In simulations involving tens of millions of operations per second, the seismic waves are propagated from one slice to the next, as they speed up, slow down, and change direction according to the earth's characteristics. The model is analogous to a CAT scan of the earth, allowing scientists to track seismic wave paths. "Much like a medical doctor uses a CAT scan to make an image of the brain, seismologists use earthquake-generated waves to image the earth's interior," Tromp says, adding that the earthquake's location, origin time, and characteristics must also be determined.
Tromp will now be able to deliver better, more accurate models in less time. "We hope to use the new machine to do much more detailed mapping. In addition to improving the resolution of our images of the earth's interior, we will also quantitatively assess the devastating effects associated with earthquakes based upon numerical simulations of strong ground motion generated by hypothetical earthquakes."
"One novel way in which we are planning to use the new machine is for near real-time seismology," Tromp adds. "Every time an earthquake over magnitude 3.5 occurs anywhere in California we will routinely simulate the motions associated with the event. Scientific products that result from these simulations are 'synthetic' seismograms that can be compared to actual seismograms."
The "real" seismograms are recorded by the Southern California Seismic Network (SCSN), operated by the Seismo Lab in conjunction with the U.S. Geological Survey. Of interest to the general public, Tromp expects that the collaboration will produce synthetic ShakeMovies of recent quakes, and synthetic ShakeMaps which can be compared to real ShakeMaps derived from the data. "These products should be available within an hour after the earthquake," he says. The Seismology Lab Media Center will be renovated with a large video wall on which scientists can show the results of simulations and analysis.
The new generation of seismic knowledge may also help scientists, engineers, and others lessen the potentially catastrophic effects of earthquakes.

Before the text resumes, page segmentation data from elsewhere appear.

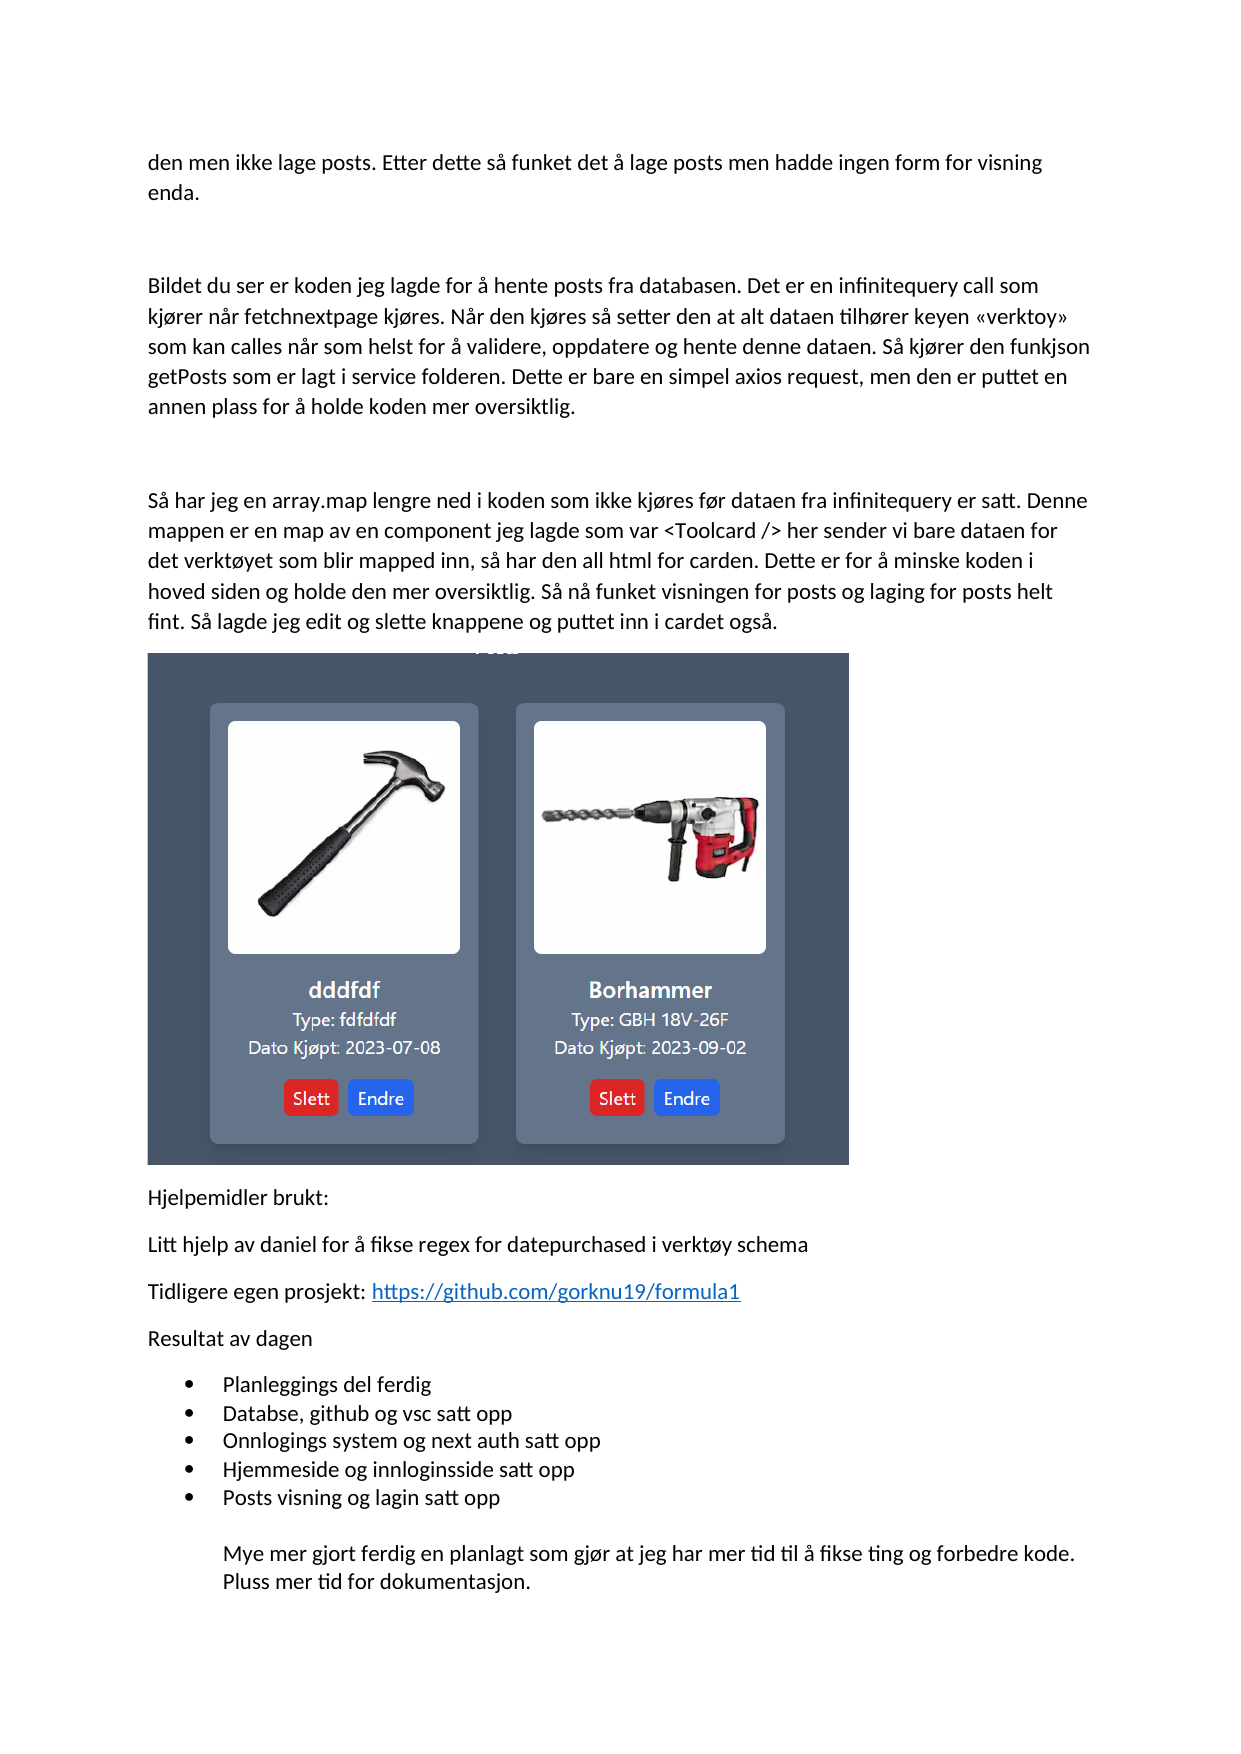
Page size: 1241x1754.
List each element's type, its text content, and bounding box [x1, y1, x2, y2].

picture [147, 653, 849, 1165]
list Onnlogings system og next auth satt opp [185, 1427, 1093, 1455]
list Posts visning og lagin satt opp [185, 1483, 1093, 1511]
list Hjemmeside og innloginsside satt opp [185, 1455, 1093, 1483]
text Litt hjelp av daniel for å fikse regex for datepurchased i verktøy schema [148, 1230, 1093, 1258]
text Jeg hadde ikke satt opp noe håndtering for om folk hadde rettigheter til å se create post knappen enda så alle kunne trykke på den men ikke lage posts. Etter dette så funket det å lage posts men hadde ingen form for visning enda. [148, 148, 1093, 206]
list Databse, github og vsc satt opp [185, 1399, 1093, 1427]
text Tidligere egen prosjekt: https://github.com/gorknu19/formula1 [148, 1277, 1093, 1305]
text Så har jeg en array.map lengre ned i koden som ikke kjøres før dataen fra infinitequery er satt. Denne mappen er en map av en component jeg lagde som var <Toolcard /> her sender vi bare dataen for det verktøyet som blir mapped inn, så har den all html for carden. Dette er for å minske koden i hoved siden og holde den mer oversiktlig. Så nå funket visningen for posts og laging for posts helt fint. Så lagde jeg edit og slette knappene og puttet inn i cardet også. [148, 486, 1093, 635]
text Bildet du ser er koden jeg lagde for å hente posts fra databasen. Det er en infinitequery call som kjører når fetchnextpage kjøres. Når den kjøres så setter den at alt dataen tilhører keyen «verktoy» som kan calles når som helst for å validere, oppdatere og hente denne dataen. Så kjører den funkjson getPosts som er lagt i service folderen. Dette er bare en simpel axios request, men den er puttet en annen plass for å holde koden mer oversiktlig. [148, 272, 1093, 420]
text Resultat av dagen [148, 1324, 1093, 1352]
list Planleggings del ferdig [185, 1371, 1093, 1399]
text Hjelpemidler brukt: [148, 1183, 1093, 1211]
text Mye mer gjort ferdig en planlagt som gjør at jeg har mer tid til å fikse ting og forbedre kode. Pluss mer tid for dokumentasjon. [223, 1539, 1093, 1595]
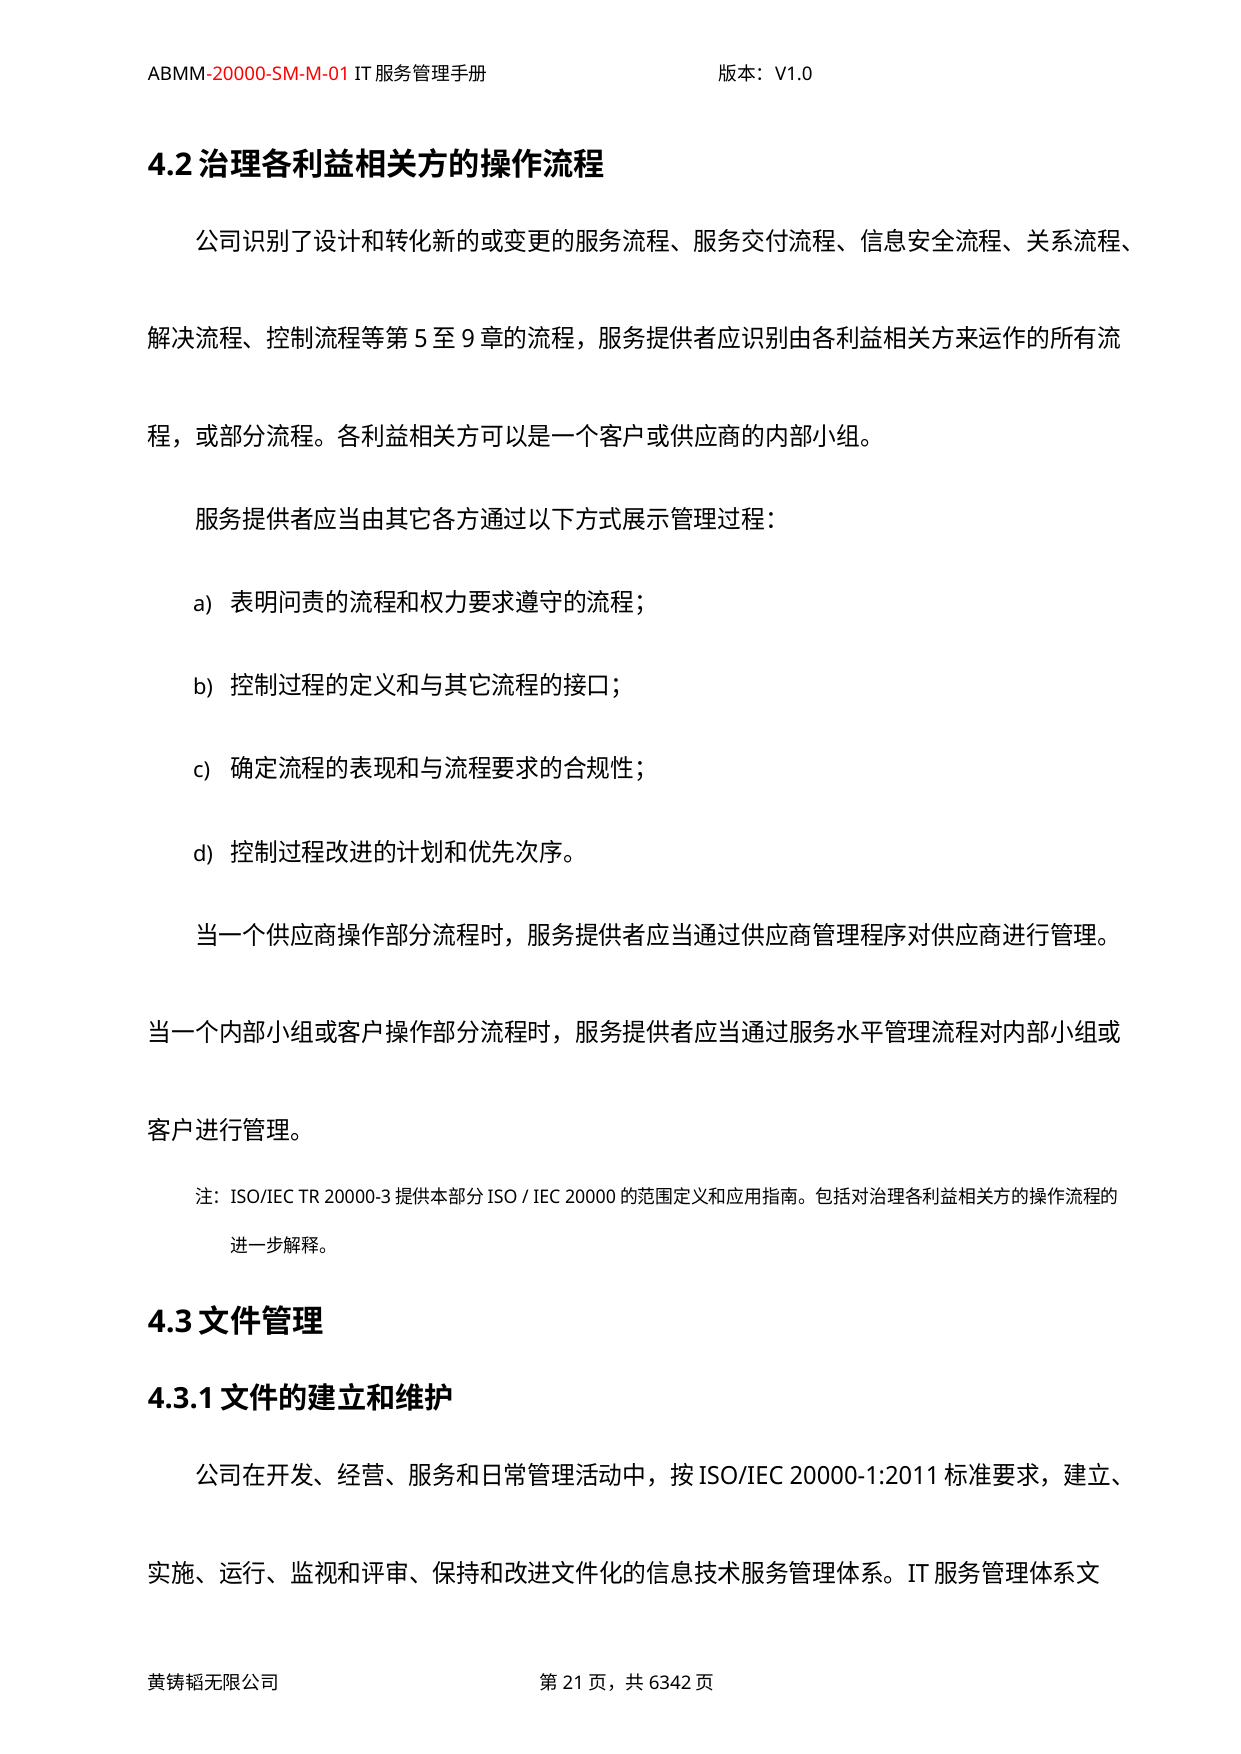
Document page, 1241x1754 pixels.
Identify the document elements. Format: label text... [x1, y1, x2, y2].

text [148, 1441, 1122, 1604]
text 服务提供者应当由其它各方通过以下方式展示管理过程： [148, 485, 1122, 550]
subtitle 文件的建立和维护 [148, 1364, 1122, 1429]
list 控制过程的定义和与其它流程的接口； [193, 651, 1122, 716]
list 表明问责的流程和权力要求遵守的流程； [193, 568, 1122, 633]
text 注：ISO/IEC TR 20000-3提供本部分ISO / IEC 20000的范围定义和应用指南。包括对治理各利益相关方的操作流程的进一步解释。 [195, 1179, 1122, 1260]
text 公司识别了设计和转化新的或变更的服务流程、服务交付流程、信息安全流程、关系流程、解决流程、控制流程等第5至9章的流程，服务提供者应识别由各利益相关方来运作的所有流程，或部分流程。各利益相关方可以是一个客户或供应商的内部小组。 [148, 207, 1122, 467]
subtitle 4.2治理各利益相关方的操作流程 [148, 129, 1122, 194]
subtitle 4.3文件管理 [148, 1286, 1122, 1351]
list 确定流程的表现和与流程要求的合规性； [193, 734, 1122, 799]
text 当一个供应商操作部分流程时，服务提供者应当通过供应商管理程序对供应商进行管理。当一个内部小组或客户操作部分流程时，服务提供者应当通过服务水平管理流程对内部小组或客户进行管理。 [148, 901, 1122, 1161]
list 控制过程改进的计划和优先次序。 [193, 818, 1122, 883]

"Intel is proud to be a sponsor of this premier system for seismic research which will be used by researchers and scientists," said Les Karr, Intel Corporate Business Development Manager. "The project reflects Caltech's growing commitment, in both research and teaching, to a broadening range of problems in computational geoscience. It is also a reflection of the growing use of commercial, commodity computing systems to solve some of the world's toughest problems."
The Dell equipment consists of 1,024 dual Dell PowerEdge 1850 servers that were pre-assembled for easy implementation. Dell Services representatives came to campus to complete the installation.
"CITerra, as this new research tool is known on the TOP500 Supercomputer list, is a proud accomplishment both for Caltech and for Myricom," said Charles Seitz, founder and CEO of Myricom, and a former professor of computer science at Caltech. "The talented technical team of Myricom about half of whom are Caltech alumni/ae, are eager for people to know that the architecture, programming methods, and technology of cluster computing was pioneered at Caltech 20 years ago. Those of us at Myricom who have drawn so much inspiration from our Caltech years are delighted to give some of the results of our efforts back to Caltech."